As reports continue to emerge on Muslims born and raised in Europe being recruited by the Islamic State, the continent has been urged to reflect on how it has failed to transmit an authentic meaning of life to its youth.

"Europe should ask itself why it has failed to be able to teach these young people to organize their life in order to build something positive in Europe, instead of wasting their lives through violence and fighting," said Archbishop Silvano Tomasi, the Holy See Permanent Observer at the United Nations office in Geneva.

Archbishop Tomasi spoke with CNA Aug. 25 after his speech at the annual meeting of the ecclesial movement Communion and Liberation, which took place in the Italian city of Rimini Aug. 24-29.

In recent months, the Islamic State has conducted an online campaign in the Western world, leading them to recruit hundreds and thousands young Canadians, Europeans, and Americans who are volunteering to fight in the terrorist group.

At least 500 individuals from Britain have travelled to Iraq or Syria for the Islamic State, and some believe the killer of the U.S. journalist James Foley last month to be a British citizen as well.

The militant Sunni Islamist organization was among the rebels fighting in the Syrian civil war; this spring it spread its operations to Iraq, taking control of Mosul and swaths of territory in the country's north and west, as well as in northern Syria.

All non-Sunni persons have been persecuted by the Islamic State – tens of thousands of Christians, Yazidis, and Shia Muslims have fled the territory.

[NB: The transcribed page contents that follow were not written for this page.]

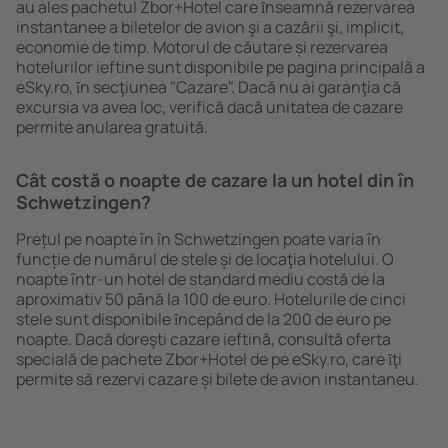
au ales pachetul Zbor+Hotel care ȋnseamnă rezervarea
instantanee a biletelor de avion şi a cazării şi, implicit,
economie de timp. Motorul de căutare și rezervarea
hotelurilor ieftine sunt disponibile pe pagina principală a
eSky.ro, ȋn secţiunea "Cazare". Dacă nu ai garanţia că
excursia va avea loc, verifică dacă unitatea de cazare
permite anularea gratuită.
Cât costă o noapte de cazare la un hotel din în
Schwetzingen?
Prețul pe noapte în în Schwetzingen poate varia în
funcție de numărul de stele și de locaţia hotelului. O
noapte într-un hotel de standard mediu costă de la
aproximativ 50 până la 100 de euro. Hotelurile de cinci
stele sunt disponibile ȋncepând de la 200 de euro pe
noapte. Dacă doreşti cazare ieftină, consultă oferta
specială de pachete Zbor+Hotel de pe eSky.ro, care ȋţi
permite să rezervi cazare și bilete de avion instantaneu.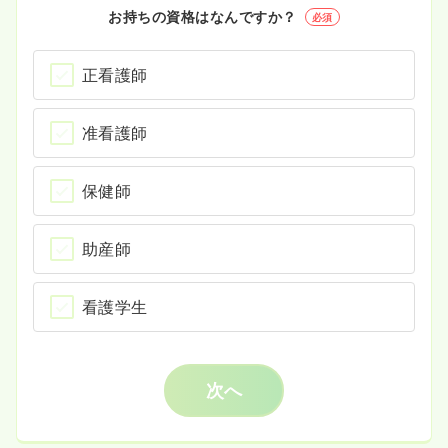
お持ちの資格はなんですか？
必須
正看護師
准看護師
保健師
助産師
看護学生
次へ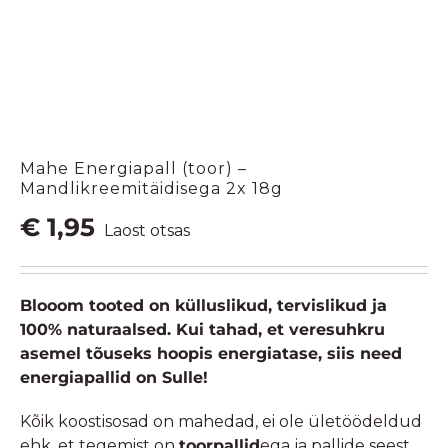
Mahe Energiapall (toor) –
Mandlikreemitäidisega 2x 18g
€
1,95
Laost otsas
Blooom tooted on külluslikud, tervislikud ja
100% naturaalsed. Kui tahad, et veresuhkru
asemel tõuseks hoopis energiatase, siis need
energiapallid on Sulle!
Kõik koostisosad on mahedad, ei ole ületöödeldud
ehk, et tegemist on
toorpallid
ega ja pallide seest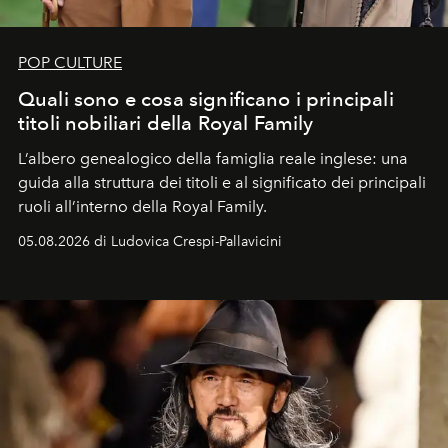
POP CULTURE
Quali sono e cosa significano i principali
titoli nobiliari della Royal Family
L’albero genealogico della famiglia reale inglese: una
guida alla struttura dei titoli e al significato dei principali
ruoli all’interno della Royal Family.
05.08.2026 di Ludovica Crespi-Pallavicini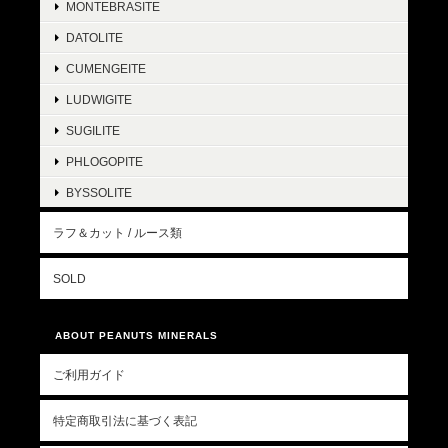
MONTEBRASITE
DATOLITE
CUMENGEITE
LUDWIGITE
SUGILITE
PHLOGOPITE
BYSSOLITE
ラフ＆カット / ルース類
SOLD
ABOUT PEANUTS MINERALS
ご利用ガイド
特定商取引法に基づく表記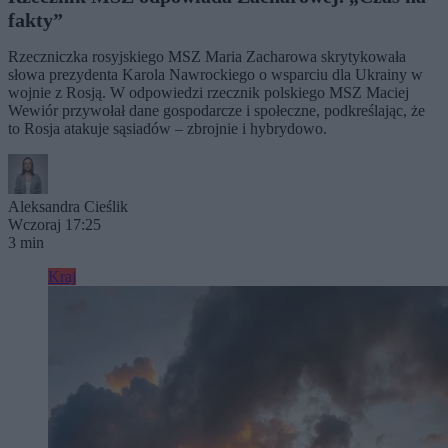
fakty”
Rzeczniczka rosyjskiego MSZ Maria Zacharowa skrytykowała
słowa prezydenta Karola Nawrockiego o wsparciu dla Ukrainy w
wojnie z Rosją. W odpowiedzi rzecznik polskiego MSZ Maciej
Wewiór przywołał dane gospodarcze i społeczne, podkreślając, że
to Rosja atakuje sąsiadów – zbrojnie i hybrydowo.
Aleksandra Cieślik
Wczoraj 17:25
3 min
Kraj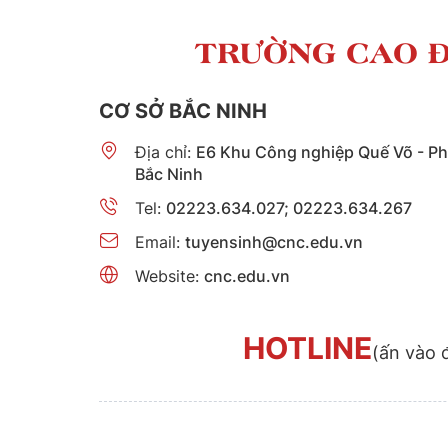
TRƯỜNG CAO Đ
CƠ SỞ BẮC NINH
Địa chỉ:
E6 Khu Công nghiệp Quế Võ - P
Bắc Ninh
Tel:
02223.634.027; 02223.634.267
Email:
tuyensinh@cnc.edu.vn
Website:
cnc.edu.vn
HOTLINE
(ấn vào 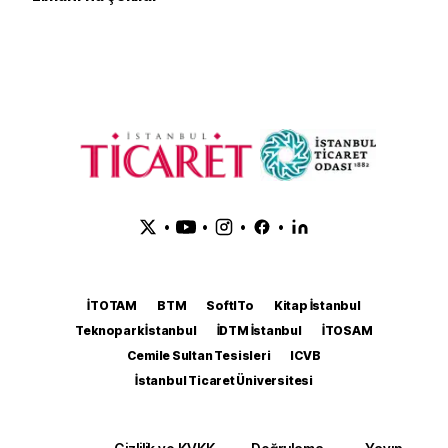
•
•
•
•
İTOTAM
BTM
SoftITo
Kitap İstanbul
Teknopark İstanbul
İDTM İstanbul
İTOSAM
Cemile Sultan Tesisleri
ICVB
İstanbul Ticaret Üniversitesi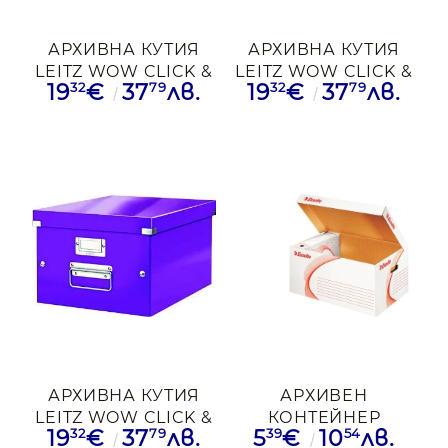
АРХИВНА КУТИЯ
АРХИВНА КУТИЯ
LEITZ WOW CLICK &
LEITZ WOW CLICK &
32
79
32
79
19
€
37
лв.
19
€
37
лв.
STORE А4 БЯЛ
STORE А4 РЗВ
АРХИВНА КУТИЯ
АРХИВЕН
LEITZ WOW CLICK &
КОНТЕЙНЕР
32
79
39
54
19
€
37
лв.
5
€
10
лв.
STORE А4 ЛИЛАВ
ESSELTE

On the terrorist group's success with younger recruits in Europe, Archbishop Tomasi stressed that the continent has failed in "injecting a spiritual dimension to motivate young people who are seeking for an idea."

"As people grow up, they want to change things, they want to fight injustice, and some of these values are not provided, are not concretely realized, then the temptation to look for some other solution becomes very strong."

Pope Francis has repeatedly called for peace in the region, sending a papal envoy and $1 million in funds to help refugees who have fled the violence to the neighboring Iraqi autonomous region of Kurdistan.